Inoltre, molti operatori stanno prezzando una pausa nel ciclo restrittivo da parte della Bce, frenando l’euro, anche se un mancato rialzo è tutt’altro che scontato.

Infine, il dollaro, in quanto valuta della prima potenza mondiale, rappresenta una sorta di bene rifugio in una fase – come questa – di scarsa propensione al rischio, che frena gli asset rischiosi come l’azionario.

I fattori che sostengono la corsa del petrolio

Forte apprezzamento anche per le quotazioni del petrolio, con il Wti e il Brent che hanno toccato i massimi da novembre, rispettivamente in area 87 e 90 dollari al barile.

A spingere le quotazioni dell’oro nero ha contribuito soprattutto la decisione dei maggiori produttori dell’Opec+ di estendere i tagli alle forniture fino a fine anno. In particolare, l’Arabia Saudita ha confermato fino a fine dicembre la riduzione della produzione di un milione di barili al giorno, mentre la Russia manterrà per tutto il 2023 la restrizione delle esportazioni pari 300 mila barili al giorno.

L’estensione dei tagli potrebbe sottintendere la previsione di un ulteriore rallentamento dell’economia cinese, che determina una minore domanda di energia da parte di uno dei principali consumatori mondiali.

La relazione fra dollaro e petrolio

Tendenzialmente, sussiste una correlazione inversa tra petrolio e dollaro. Questo perché i prezzi del barile sono espressi nella valuta americana, per cui in caso di rafforzamento del biglietto verde sono necessari meno dollari per acquistare la stessa quantità di oro nero.

Tuttavia, si tratta di una correlazione imperfetta, come si può notare negli ultimi giorni in cui entrambe le asset class stanno registrando movimenti al rialzo. Questo perché ambedue sono influenzati da una molteplicità di fattori, come quelli descritti sopra. Quindi l’andamento del dollaro risentirà di politiche monetarie, tassi di interesse e dati macroeconomici, così come quello del petrolio è condizionato dalle oscillazioni della domanda e dell’offerta da parte dei consumatori e dei produttori.

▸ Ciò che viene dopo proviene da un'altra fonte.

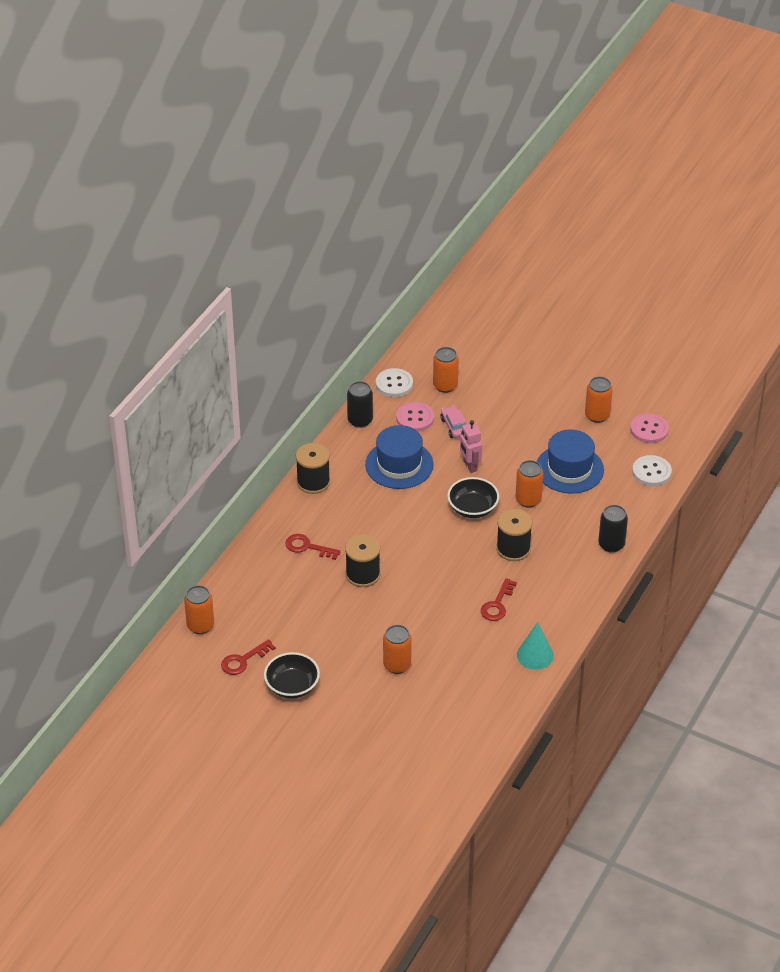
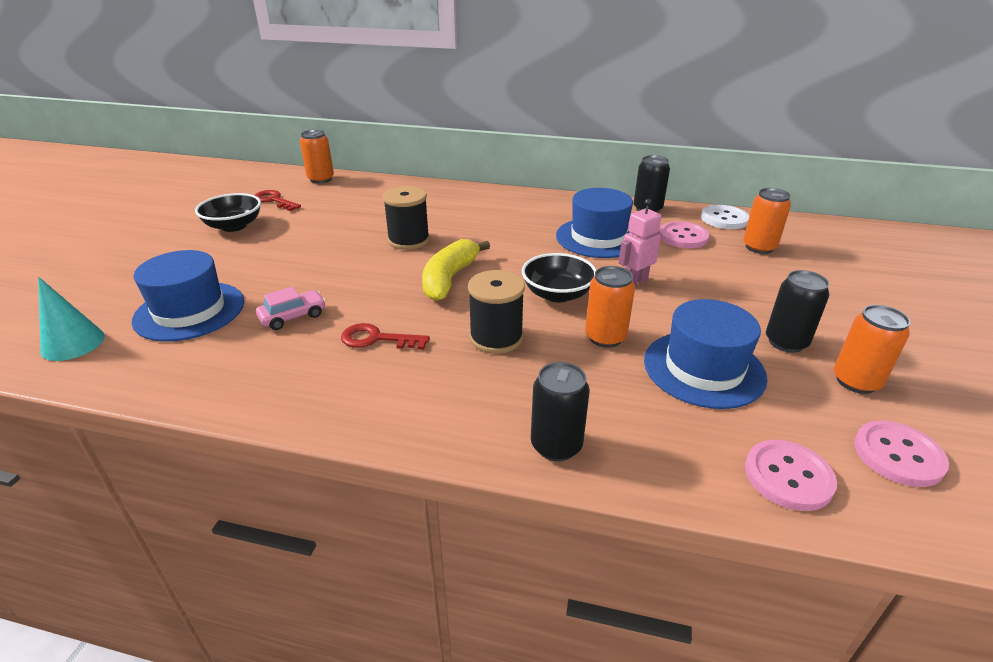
camera: 75 degrees right, 10 degrees down
red key [285,534,341,560] -> none
black spool [296,443,330,494] -> none
orange can [383,625,412,674] -> none
pink car [440,405,466,438] -> pink car moved to [256,287,326,330]
turquoise cone [517,622,554,670] -> turquoise cone moved to [38,277,105,361]
white button [632,455,672,486] -> pink button [745,440,837,511]
none -> blue hat [132,250,244,342]
none -> yellow banana [422,239,490,301]
none -> black can [766,270,829,353]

Le conseguenze immediate dei recenti rialzi

I movimenti di questi giorni stanno creando preoccupazioni per diversi motivi. L’ascesa del petrolio ha riacceso i timori di persistenti pressioni inflazionistiche, che rischiano di alimentare una risalita dei prezzi e di allontanare il raggiungimento degli obiettivi di stabilità delle banche centrali. Una nuova impennata dei prezzi energetici avrebbe conseguenze negative soprattutto sui consumatori, aumentando il prezzo della benzina sui livelli osservati dopo l’invasione russa in Ucraina.

Inoltre, la decisione di Arabia Saudita e Russia ha parzialmente sorpreso i mercati, che si aspettavano un’estensione di un solo mese. Se la previsione di una nuova frenata dell’economia cinese venisse confermata, potrebbero verificarsi potenziali effetti negativi diffusi anche per le aziende attive nel mercato locale.

Dall’altro lato, il rafforzamento del dollaro ha sollevato timori soprattutto in Asia, spingendo il principale funzionario valutario giapponese, Masato Kanda, a non escludere alcuna opzione per sostenere lo yen se tali movimenti proseguiranno. Inoltre, le principali banche cinesi starebbero tentando di frenare il deprezzamento dello yuan, acquistando valuta locale e vendendo dollari.